Sem útero, sem opinião?

Apesar dessa frase ter surgido com a intenção de defender o direito de mulheres serem donas de suas escolhas, esse pensamento é excludente, entenda o porquê

A discussão sobre descriminalização e a legalização do aborto sempre é uma pauta delicada para uma sociedade conservadora e patriarcal, especialmente como a brasileira. Além de ser um tema complexo e desafiador, visto que envolve uma gama de questões morais, científicas, éticas, religiosas e filosóficas. O aborto é, sobretudo, um tema de saúde pública e uma escala mais profunda, refere-se também a direitos femininos.

Mas quando o assunto é debate público de questões delicadas e que envolvem direitos de mulheres, vale lembrar que as esferas de poder em que são discutidas essas e outras questões são, em sua maioria, compostas por homens. Nesse sentido, a ideia “sem útero, sem opinião!” surgiu como forma de empoderar mulheres a respeito do direito sobre seus corpos, principalmente para o enfrentamento de ideias que visam criminalizar o aborto, defendidas especialmente por homens conservadores da política. 

Apesar dessa frase ter surgido com a intenção de defender o direito de mulheres serem donas de suas escolhas, esse pensamento, além de ser equivocado, é excludente e extremamente agressivo. Seguindo a lógica deste pensamento, mulheres que enfrentam problemas de saúde e acabam perdendo o seu útero ou mesmo homens trans, acabam sem ter “lugar de fala” quando o assunto envolve essas questões. Mas será que é sobre isso que se trata lugar de fala?

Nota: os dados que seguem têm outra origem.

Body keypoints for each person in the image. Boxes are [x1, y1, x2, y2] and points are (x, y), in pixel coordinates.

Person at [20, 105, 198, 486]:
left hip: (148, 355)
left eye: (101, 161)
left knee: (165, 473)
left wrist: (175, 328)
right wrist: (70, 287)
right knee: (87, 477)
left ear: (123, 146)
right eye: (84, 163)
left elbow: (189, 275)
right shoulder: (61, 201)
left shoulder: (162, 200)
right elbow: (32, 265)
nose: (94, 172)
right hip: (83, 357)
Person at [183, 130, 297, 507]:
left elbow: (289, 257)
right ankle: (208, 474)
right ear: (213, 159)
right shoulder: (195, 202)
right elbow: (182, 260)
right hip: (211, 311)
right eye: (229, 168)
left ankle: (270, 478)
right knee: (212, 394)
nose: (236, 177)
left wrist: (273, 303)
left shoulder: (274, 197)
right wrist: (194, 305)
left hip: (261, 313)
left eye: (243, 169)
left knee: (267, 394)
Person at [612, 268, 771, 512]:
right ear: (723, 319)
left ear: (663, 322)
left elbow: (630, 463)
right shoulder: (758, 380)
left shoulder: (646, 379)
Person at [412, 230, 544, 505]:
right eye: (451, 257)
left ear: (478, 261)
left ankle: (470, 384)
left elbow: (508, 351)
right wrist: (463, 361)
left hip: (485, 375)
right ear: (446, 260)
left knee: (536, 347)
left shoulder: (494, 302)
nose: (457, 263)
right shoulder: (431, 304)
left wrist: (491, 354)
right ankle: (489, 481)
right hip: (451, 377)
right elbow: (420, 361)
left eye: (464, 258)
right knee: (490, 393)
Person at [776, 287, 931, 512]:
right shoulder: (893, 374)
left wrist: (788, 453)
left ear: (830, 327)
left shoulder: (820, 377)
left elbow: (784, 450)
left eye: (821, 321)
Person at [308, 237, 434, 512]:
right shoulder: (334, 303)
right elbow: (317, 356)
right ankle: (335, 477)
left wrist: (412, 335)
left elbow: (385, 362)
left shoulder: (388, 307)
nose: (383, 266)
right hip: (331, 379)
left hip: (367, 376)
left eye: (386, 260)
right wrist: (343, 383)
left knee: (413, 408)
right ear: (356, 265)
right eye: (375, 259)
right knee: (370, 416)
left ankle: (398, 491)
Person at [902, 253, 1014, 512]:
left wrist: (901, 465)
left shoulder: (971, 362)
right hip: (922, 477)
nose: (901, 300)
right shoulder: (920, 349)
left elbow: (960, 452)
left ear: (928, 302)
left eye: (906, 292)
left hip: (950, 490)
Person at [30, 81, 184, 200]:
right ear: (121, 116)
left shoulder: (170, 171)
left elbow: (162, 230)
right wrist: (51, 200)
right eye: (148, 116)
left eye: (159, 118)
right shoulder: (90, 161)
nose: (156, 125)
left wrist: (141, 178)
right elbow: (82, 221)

Todos podemos e devemos ter o direito de falar, não só sobre uma, mas também as inúmeras discussões sociais, inclusive as que envolvem questões complexas como o aborto. Para a filósofa feminista negra, escritora e acadêmica brasileira, Djamila Ribeiro, lugar de fala não se trata de exclusão e sim de contribuição e pode ser compreendido como: “todo mundo pode falar sobre tudo, mas cada um fala sobre o lugar social que ocupa”.

Nesse sentido, é necessário entender que cada um é atravessado por situações diferentes e o importante para a construção do diálogo é a diversidade. E embora tenhamos o direito de falar sobre tudo, precisamos ter a noção e o cuidado quando vamos falar sobre as vivências de outras pessoas. Excluir pessoas de debates é excluir o direito de alguém. Sendo assim, com ou sem útero, opiniões são importantes, contanto que não machuquem e nem excluam.